Let’s KISS (keep it simple, stupid) and let villages, schools and groups get on with doing their own thing and reaching out. Tracey could remind Councils that those who have Council House Estates could actually visit them and appoint a resident to knock on everyone’s door and take a note of who genuinely lives on their own. One of the saddest aspects of the Grenfell Tower disaster was that Councillors had almost never visited the Estate, and had no idea of what went on – in their own Borough!
Schools could tell staff that they need to make contact with the local community; meeting older residents works a treat for those pupils who have already taken the initiative, and formed a living history contact. Copy what they are doing. And don’t sit arrogantly behind the gates not knowing your neighbours.

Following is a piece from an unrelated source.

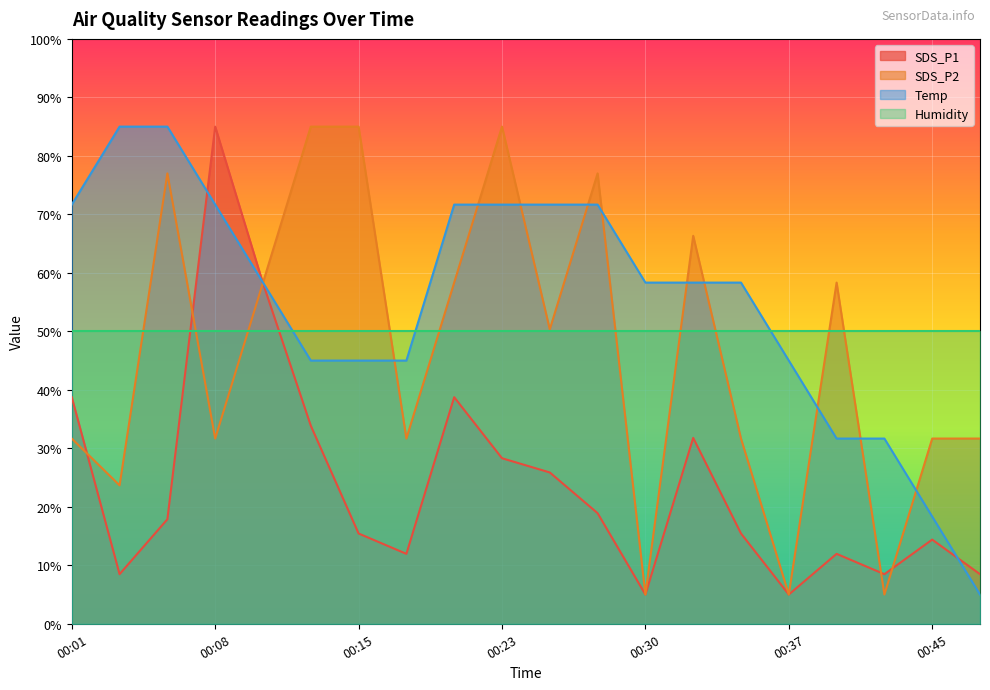

What is the value of the Temp point at the 12th from the left?

71.7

The Minister for Loneliness posting is made in memory of the MP Jo Cox; it could be the start of a new era for elderly people, and help with the scourge of society today: loneliness.
This was just being rolled out by GP surgeries, when lockdown called a halt. Let’s revive it.
The King’s Fund explains:
Social prescribing, sometimes referred to as community referral, is a means of enabling GPs, nurses and other primary care professionals to refer people to a range of local, non-clinical services.

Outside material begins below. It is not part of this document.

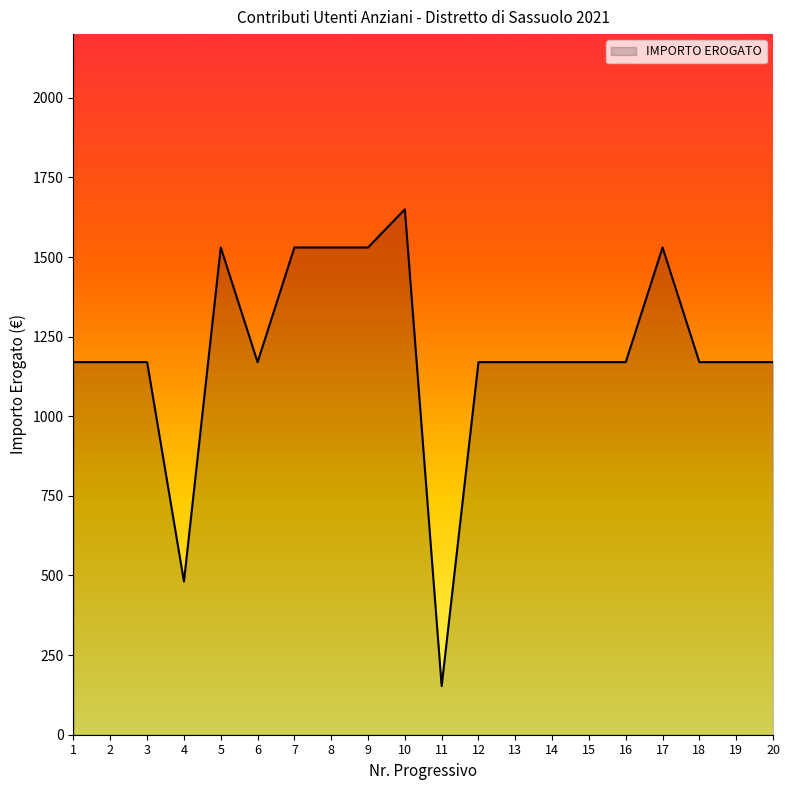

Is it true that the value at 2 is 1170?

True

Recognising that people’s health is determined primarily by a range of social, economic and environmental factors, social prescribing seeks to address people’s needs in a holistic way. It also aims to support individuals to take greater control of their own health.

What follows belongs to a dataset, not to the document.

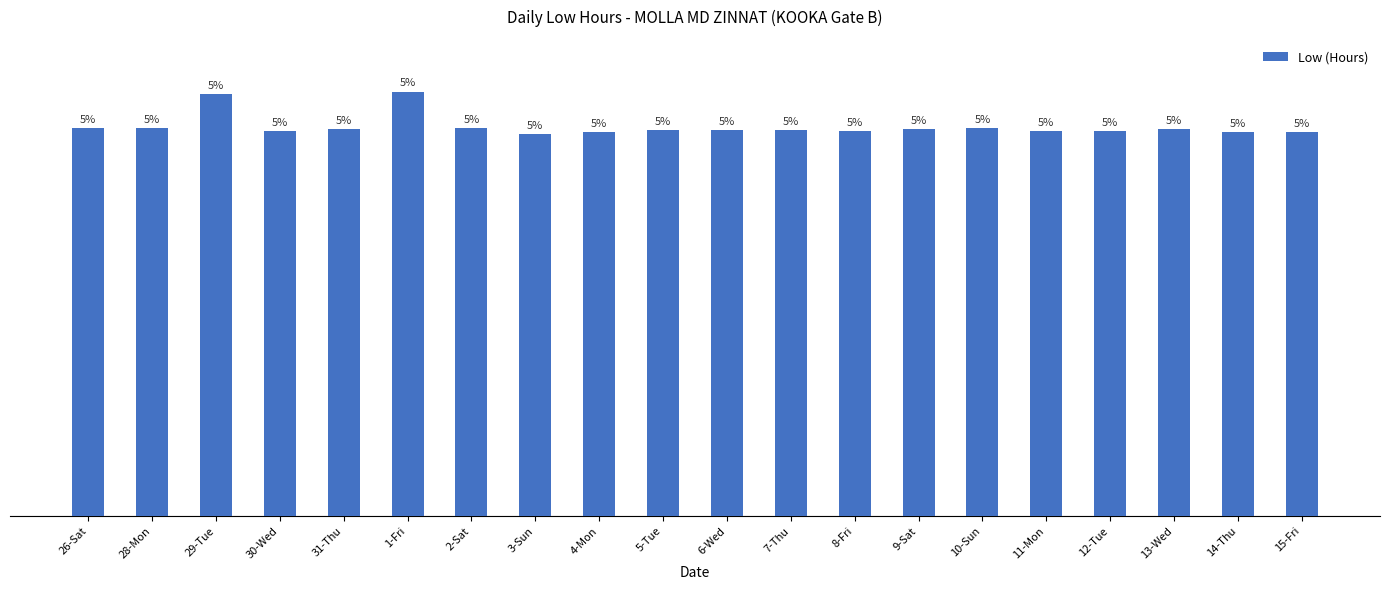

What is the value of the 13th bar from the left?

12.1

Social prescribing schemes can involve a variety of activities which are typically provided by voluntary and community sector organisations. Examples include volunteering, arts activities, group learning, gardening, befriending, cookery, healthy eating advice and a range of sports.
There are many different models for social prescribing, but most involve a link worker or navigator who works with people to access local sources of support. The Bromley by Bow Centre in London is one of the oldest and best-known social prescribing projects. Staff at the Centre work with patients, often over several sessions, to help them get involved in more than 30 local services ranging from swimming lessons to legal advice.
Social prescribing is designed to support people with a wide range of social, emotional or practical needs, and many schemes are focussed on improving mental health and physical well-being. Those who could benefit from social prescribing schemes include people with mild or long-term mental health problems, vulnerable groups, people who are socially isolated, and those who frequently attend either primary or secondary health care
There are Nine Million lonely people out there – don’t let them be victims of the Covid-19 pandemic.